[Before-and-after page screenshots]
------------

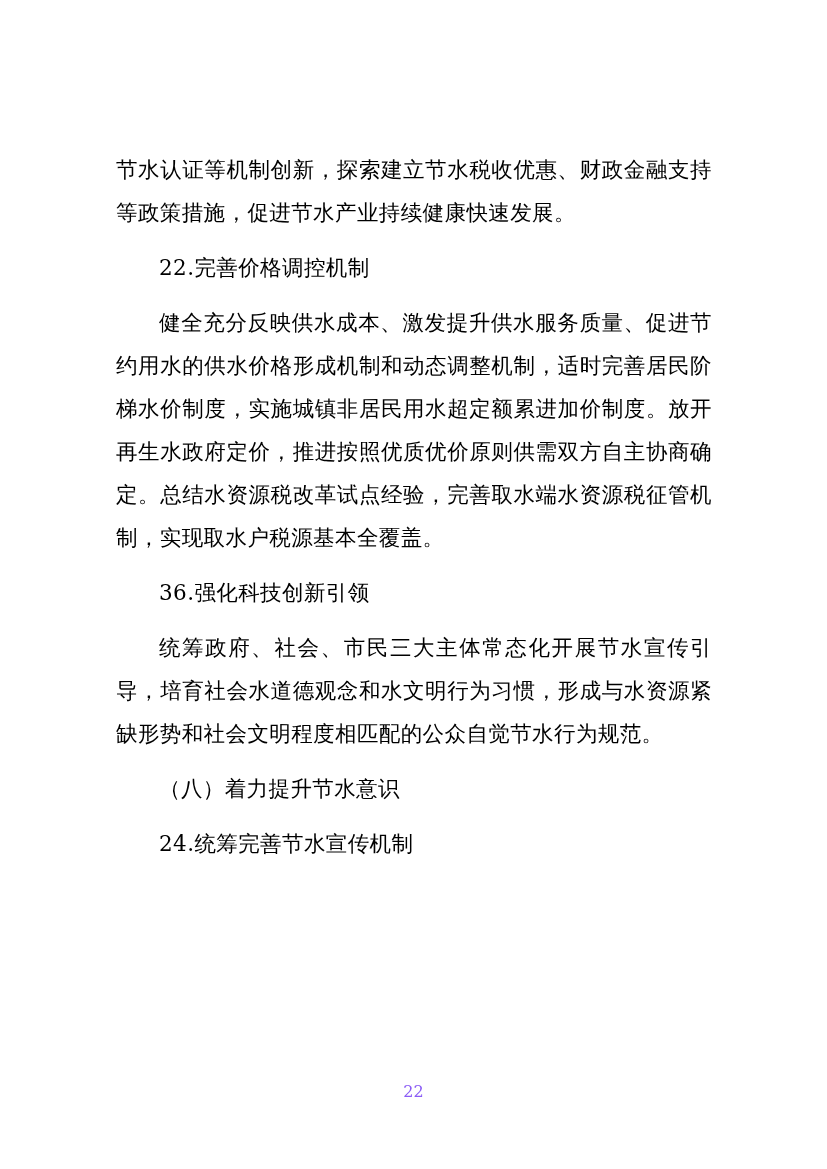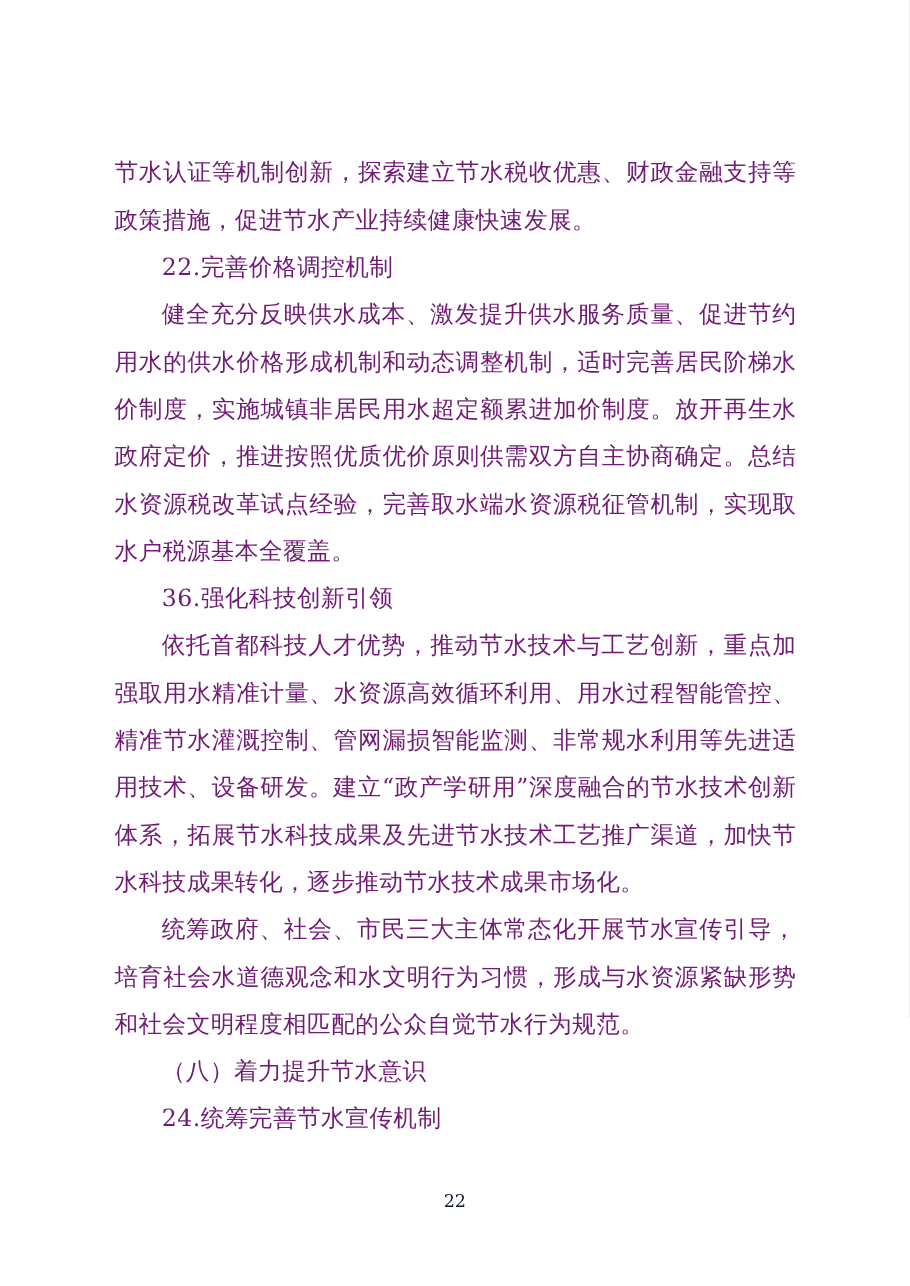--- a/index.html
+++ b/index.html
@@ -26,11 +26,11 @@
     font-family: "DejaVu Serif", "Liberation Serif", serif;
     font-size: 21.5px;
     line-height: 43px;
-    color: #701a75;
+    color: #000000;
     text-align: justify;
     text-justify: inter-ideograph;
     letter-spacing: 0.4px;
-    margin: 0;
+    margin: 12px;
     white-space: pre-wrap;
     word-break: break-all;
   }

------------

Please set down each entry word for word, without its images.

## ANSWER TO THE EXERCISE
--- a/index.html
+++ b/index.html
@@ -26,11 +26,11 @@
     font-family: "DejaVu Serif", "Liberation Serif", serif;
     font-size: 21.5px;
     line-height: 43px;
-    color: #701a75;
+    color: #000000;
     text-align: justify;
     text-justify: inter-ideograph;
     letter-spacing: 0.4px;
-    margin: 0;
+    margin: 12px;
     white-space: pre-wrap;
     word-break: break-all;
   }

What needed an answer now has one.